Your answer should be the data below, reproduced with nothing changed.

Modification records:

§

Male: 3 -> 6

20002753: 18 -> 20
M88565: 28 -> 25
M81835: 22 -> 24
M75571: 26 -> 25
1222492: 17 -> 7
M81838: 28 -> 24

§

# SOLUTION TO THIS EXERCISE
Male: 3 -> 6

20002753: 18 -> 20
M88565: 28 -> 25
M81835: 22 -> 24
M75571: 26 -> 25
1222492: 17 -> 7
M81838: 28 -> 24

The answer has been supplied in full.